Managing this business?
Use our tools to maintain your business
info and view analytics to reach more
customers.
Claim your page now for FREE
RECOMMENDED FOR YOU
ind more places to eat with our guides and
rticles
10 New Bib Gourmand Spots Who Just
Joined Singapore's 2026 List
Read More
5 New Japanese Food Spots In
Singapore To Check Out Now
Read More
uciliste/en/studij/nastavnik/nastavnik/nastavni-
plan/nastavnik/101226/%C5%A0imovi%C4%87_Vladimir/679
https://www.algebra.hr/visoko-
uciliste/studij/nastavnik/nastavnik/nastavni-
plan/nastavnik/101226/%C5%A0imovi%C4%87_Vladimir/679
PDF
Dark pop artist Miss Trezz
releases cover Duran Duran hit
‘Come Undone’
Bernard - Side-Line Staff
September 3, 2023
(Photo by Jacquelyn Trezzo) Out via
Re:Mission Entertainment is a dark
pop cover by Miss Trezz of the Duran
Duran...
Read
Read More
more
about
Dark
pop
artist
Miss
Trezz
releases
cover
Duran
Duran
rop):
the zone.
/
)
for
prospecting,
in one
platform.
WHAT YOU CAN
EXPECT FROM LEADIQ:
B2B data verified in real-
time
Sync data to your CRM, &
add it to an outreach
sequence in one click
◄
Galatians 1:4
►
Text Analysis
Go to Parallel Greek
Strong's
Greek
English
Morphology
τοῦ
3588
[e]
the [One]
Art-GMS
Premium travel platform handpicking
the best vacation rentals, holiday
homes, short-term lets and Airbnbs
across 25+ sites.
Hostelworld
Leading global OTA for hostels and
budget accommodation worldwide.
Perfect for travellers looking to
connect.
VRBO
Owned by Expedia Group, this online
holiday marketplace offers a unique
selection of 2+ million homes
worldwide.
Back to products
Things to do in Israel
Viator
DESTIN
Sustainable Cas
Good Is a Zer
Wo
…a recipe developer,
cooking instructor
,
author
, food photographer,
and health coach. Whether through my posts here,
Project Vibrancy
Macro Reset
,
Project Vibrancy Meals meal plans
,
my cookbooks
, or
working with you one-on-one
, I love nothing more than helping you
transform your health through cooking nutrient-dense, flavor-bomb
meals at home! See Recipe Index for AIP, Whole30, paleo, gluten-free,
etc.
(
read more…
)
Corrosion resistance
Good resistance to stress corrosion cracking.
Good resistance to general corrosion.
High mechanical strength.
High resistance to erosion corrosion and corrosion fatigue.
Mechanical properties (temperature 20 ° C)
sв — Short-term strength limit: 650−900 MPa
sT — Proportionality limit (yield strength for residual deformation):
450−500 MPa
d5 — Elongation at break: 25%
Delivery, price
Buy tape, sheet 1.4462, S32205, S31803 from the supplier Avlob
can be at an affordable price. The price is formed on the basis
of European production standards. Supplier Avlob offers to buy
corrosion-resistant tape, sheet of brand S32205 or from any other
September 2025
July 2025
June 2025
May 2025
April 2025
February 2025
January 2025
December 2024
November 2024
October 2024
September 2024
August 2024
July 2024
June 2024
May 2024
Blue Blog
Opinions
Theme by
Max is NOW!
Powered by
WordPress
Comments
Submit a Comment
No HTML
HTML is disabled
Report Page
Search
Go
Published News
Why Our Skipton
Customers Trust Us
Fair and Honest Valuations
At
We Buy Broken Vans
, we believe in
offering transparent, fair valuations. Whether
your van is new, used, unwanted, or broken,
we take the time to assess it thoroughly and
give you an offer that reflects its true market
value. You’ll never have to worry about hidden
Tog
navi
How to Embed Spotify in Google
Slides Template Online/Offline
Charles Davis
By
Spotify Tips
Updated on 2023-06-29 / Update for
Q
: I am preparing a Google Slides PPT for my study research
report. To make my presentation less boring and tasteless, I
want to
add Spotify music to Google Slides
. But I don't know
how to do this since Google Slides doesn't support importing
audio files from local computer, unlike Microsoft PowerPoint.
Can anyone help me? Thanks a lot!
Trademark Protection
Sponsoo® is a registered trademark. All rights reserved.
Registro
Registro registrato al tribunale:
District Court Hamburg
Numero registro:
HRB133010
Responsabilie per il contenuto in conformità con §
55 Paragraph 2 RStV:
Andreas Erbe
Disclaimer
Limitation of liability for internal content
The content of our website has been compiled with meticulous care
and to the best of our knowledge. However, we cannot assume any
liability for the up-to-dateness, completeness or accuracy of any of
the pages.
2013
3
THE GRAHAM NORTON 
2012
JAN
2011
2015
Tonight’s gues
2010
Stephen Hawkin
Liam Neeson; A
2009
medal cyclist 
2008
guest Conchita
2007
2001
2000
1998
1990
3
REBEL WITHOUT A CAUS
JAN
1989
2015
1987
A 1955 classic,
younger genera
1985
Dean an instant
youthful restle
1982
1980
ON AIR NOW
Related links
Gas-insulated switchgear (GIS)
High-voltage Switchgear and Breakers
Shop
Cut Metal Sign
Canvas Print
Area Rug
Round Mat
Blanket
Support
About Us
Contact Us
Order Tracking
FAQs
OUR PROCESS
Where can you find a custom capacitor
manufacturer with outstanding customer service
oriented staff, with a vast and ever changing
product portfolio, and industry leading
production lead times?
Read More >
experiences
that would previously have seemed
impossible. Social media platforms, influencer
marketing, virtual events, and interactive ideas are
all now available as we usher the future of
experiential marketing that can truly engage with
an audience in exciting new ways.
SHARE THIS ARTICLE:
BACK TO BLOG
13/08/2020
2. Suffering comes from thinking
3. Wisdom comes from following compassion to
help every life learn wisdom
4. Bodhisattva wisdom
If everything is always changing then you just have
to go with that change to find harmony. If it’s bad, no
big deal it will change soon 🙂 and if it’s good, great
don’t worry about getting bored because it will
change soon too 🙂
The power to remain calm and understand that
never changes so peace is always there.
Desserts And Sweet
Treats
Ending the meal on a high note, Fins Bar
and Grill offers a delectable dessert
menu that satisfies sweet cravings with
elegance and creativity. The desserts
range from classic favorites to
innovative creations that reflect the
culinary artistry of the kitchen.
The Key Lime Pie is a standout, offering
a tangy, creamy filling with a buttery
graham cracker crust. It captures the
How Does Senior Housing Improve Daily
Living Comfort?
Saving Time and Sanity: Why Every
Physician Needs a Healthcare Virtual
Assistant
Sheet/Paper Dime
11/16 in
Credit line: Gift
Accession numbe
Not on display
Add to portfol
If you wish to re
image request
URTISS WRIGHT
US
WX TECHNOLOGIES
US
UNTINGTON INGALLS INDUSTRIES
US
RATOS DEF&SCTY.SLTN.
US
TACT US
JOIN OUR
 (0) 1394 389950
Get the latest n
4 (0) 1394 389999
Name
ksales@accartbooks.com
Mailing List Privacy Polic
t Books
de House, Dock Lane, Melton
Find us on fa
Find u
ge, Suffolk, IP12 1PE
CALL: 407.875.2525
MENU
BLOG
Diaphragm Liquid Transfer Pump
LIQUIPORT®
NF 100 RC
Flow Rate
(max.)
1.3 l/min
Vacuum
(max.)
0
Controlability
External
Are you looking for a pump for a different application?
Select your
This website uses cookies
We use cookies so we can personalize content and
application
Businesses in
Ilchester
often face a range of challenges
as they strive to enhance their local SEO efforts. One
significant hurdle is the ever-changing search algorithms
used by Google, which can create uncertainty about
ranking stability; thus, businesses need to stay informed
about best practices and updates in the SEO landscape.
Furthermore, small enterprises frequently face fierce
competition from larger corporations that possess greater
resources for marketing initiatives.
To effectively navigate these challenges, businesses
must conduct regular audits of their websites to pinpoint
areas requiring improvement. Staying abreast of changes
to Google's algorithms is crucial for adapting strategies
---+---
_TASK PROMPT_
State the number of lines in the material holding the word "marketing". Add nothing else.

_EXPECTED ANSWER_
3